**Stored items**
┏━━

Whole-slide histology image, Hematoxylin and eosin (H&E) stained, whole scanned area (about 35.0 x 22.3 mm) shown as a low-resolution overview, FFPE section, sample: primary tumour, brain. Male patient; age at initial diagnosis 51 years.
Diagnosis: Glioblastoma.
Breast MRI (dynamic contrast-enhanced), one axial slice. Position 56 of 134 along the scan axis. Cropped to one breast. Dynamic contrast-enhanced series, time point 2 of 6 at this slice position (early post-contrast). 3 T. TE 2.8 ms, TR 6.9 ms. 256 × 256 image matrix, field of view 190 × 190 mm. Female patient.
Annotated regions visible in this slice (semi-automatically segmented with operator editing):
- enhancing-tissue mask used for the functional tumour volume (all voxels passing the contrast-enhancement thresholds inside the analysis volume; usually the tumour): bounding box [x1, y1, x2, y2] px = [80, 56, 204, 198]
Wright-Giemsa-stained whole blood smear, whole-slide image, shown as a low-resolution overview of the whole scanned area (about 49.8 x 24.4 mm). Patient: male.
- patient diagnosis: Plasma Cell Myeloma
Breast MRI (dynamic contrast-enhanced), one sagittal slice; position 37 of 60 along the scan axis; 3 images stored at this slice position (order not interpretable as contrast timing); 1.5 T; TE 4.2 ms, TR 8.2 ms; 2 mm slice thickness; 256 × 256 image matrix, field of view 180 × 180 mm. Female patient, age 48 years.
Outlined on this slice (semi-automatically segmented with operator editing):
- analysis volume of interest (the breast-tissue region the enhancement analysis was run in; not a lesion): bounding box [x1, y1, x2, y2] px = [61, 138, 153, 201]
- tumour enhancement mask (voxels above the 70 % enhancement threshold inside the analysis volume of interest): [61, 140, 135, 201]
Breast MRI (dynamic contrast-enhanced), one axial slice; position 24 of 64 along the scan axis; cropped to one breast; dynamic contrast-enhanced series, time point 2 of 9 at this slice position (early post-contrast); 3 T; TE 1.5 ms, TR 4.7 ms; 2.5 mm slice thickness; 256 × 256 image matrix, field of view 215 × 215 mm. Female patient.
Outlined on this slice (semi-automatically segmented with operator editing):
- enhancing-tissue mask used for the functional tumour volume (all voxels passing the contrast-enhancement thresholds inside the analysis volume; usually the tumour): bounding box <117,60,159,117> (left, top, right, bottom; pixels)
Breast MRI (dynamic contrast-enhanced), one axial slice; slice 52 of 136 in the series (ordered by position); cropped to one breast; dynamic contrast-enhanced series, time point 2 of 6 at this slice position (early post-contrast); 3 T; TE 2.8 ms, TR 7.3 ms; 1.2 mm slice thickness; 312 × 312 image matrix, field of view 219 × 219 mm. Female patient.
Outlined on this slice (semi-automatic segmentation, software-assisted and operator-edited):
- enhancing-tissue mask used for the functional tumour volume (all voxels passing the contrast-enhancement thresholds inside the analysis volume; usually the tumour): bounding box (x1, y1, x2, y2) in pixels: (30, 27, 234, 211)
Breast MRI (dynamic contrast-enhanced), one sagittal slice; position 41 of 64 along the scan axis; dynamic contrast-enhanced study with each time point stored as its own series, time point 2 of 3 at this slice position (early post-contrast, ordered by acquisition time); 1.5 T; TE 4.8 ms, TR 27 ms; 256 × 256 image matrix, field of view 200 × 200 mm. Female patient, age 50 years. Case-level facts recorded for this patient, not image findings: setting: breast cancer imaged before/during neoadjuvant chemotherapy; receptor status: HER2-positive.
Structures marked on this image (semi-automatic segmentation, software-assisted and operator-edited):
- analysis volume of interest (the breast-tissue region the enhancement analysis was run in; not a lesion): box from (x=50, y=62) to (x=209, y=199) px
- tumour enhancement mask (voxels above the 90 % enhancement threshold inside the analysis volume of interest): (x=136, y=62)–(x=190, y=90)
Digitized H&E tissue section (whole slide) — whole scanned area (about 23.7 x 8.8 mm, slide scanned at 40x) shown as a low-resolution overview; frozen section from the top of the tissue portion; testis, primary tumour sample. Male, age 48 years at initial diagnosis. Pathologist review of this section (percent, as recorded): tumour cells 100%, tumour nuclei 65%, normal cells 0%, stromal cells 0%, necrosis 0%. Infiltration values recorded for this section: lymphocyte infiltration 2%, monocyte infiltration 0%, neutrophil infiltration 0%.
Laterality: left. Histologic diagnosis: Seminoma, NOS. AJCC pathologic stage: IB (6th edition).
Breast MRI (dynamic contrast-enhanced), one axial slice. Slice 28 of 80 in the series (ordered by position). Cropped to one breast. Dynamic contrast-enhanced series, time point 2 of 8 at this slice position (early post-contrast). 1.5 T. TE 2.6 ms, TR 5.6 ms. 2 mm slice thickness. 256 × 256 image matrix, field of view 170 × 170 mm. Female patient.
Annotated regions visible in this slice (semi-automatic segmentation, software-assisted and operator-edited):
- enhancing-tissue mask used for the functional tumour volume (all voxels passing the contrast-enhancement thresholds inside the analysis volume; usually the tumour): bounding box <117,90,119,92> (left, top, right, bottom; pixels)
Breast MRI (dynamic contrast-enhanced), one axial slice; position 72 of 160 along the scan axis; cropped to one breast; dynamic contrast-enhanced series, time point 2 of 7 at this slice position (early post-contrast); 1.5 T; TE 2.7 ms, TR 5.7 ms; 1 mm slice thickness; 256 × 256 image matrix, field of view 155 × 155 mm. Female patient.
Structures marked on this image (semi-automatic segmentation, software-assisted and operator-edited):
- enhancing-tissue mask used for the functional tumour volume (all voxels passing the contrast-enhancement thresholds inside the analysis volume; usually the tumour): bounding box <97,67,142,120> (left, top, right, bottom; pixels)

┗━━

**Exercise requirements**
Up to and including the line that contains "- tumour enhancement mask (voxels above the 70", output the records above exactly, beginning with their first line.

**Written answer**
Whole-slide histology image, Hematoxylin and eosin (H&E) stained, whole scanned area (about 35.0 x 22.3 mm) shown as a low-resolution overview, FFPE section, sample: primary tumour, brain. Male patient; age at initial diagnosis 51 years.
Diagnosis: Glioblastoma.
Breast MRI (dynamic contrast-enhanced), one axial slice. Position 56 of 134 along the scan axis. Cropped to one breast. Dynamic contrast-enhanced series, time point 2 of 6 at this slice position (early post-contrast). 3 T. TE 2.8 ms, TR 6.9 ms. 256 × 256 image matrix, field of view 190 × 190 mm. Female patient.
Annotated regions visible in this slice (semi-automatically segmented with operator editing):
- enhancing-tissue mask used for the functional tumour volume (all voxels passing the contrast-enhancement thresholds inside the analysis volume; usually the tumour): bounding box [x1, y1, x2, y2] px = [80, 56, 204, 198]
Wright-Giemsa-stained whole blood smear, whole-slide image, shown as a low-resolution overview of the whole scanned area (about 49.8 x 24.4 mm). Patient: male.
- patient diagnosis: Plasma Cell Myeloma
Breast MRI (dynamic contrast-enhanced), one sagittal slice; position 37 of 60 along the scan axis; 3 images stored at this slice position (order not interpretable as contrast timing); 1.5 T; TE 4.2 ms, TR 8.2 ms; 2 mm slice thickness; 256 × 256 image matrix, field of view 180 × 180 mm. Female patient, age 48 years.
Outlined on this slice (semi-automatically segmented with operator editing):
- analysis volume of interest (the breast-tissue region the enhancement analysis was run in; not a lesion): bounding box [x1, y1, x2, y2] px = [61, 138, 153, 201]
- tumour enhancement mask (voxels above the 70 % enhancement threshold inside the analysis volume of interest): [61, 140, 135, 201]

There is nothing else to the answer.